- Date: 18–24 April
- Edition: 6th
- Category: ATP Tour 250
- Draw: 28S / 16D
- Prize money: €534,555
- Surface: Clay / Outdoors
- Location: Belgrade, Serbia
- Venue: Novak Tennis Center

Champions

Singles
- Andrey Rublev

Doubles
- Ariel Behar / Gonzalo Escobar
- ← 2021 · Serbia Open · 2023 →

= 2022 Serbia Open =

ATP tennis tournament

The 2022 Serbia Open was a tennis tournament played on outdoor clay courts. It was the 6th edition of the tournament and was classified as an ATP Tour 250 event on the 2022 ATP Tour.

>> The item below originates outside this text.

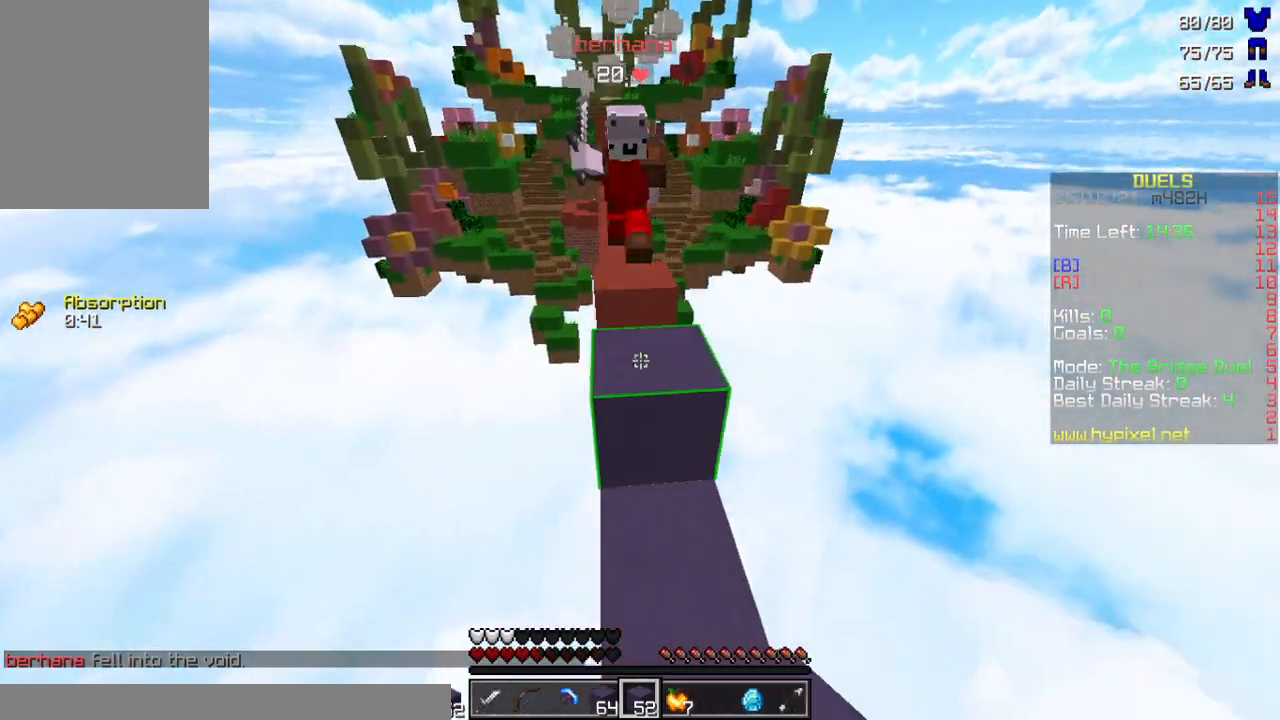
{"keys": ["w"], "mouse": ["left"], "events": [[67, "mouse_right", "down"], [100, "mouse_right", "up"], [167, "a", "up"], [167, "mouse_right", "down"], [200, "mouse_right", "up"], [233, "mouse_left", "down"], [333, "mouse_left", "up"], [367, "mouse_left", "down"]]}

The event took place in Belgrade, Serbia, from 18 to 24 April 2022.

==Champions==

===Singles===

- Andrey Rublev def. SRB Novak Djokovic, 6–2, 6–7^{(4–7)}, 6–0

===Men's doubles===

- URU Ariel Behar / ECU Gonzalo Escobar def. CRO Nikola Mektić / CRO Mate Pavić, 6–2, 3–6, [10–7]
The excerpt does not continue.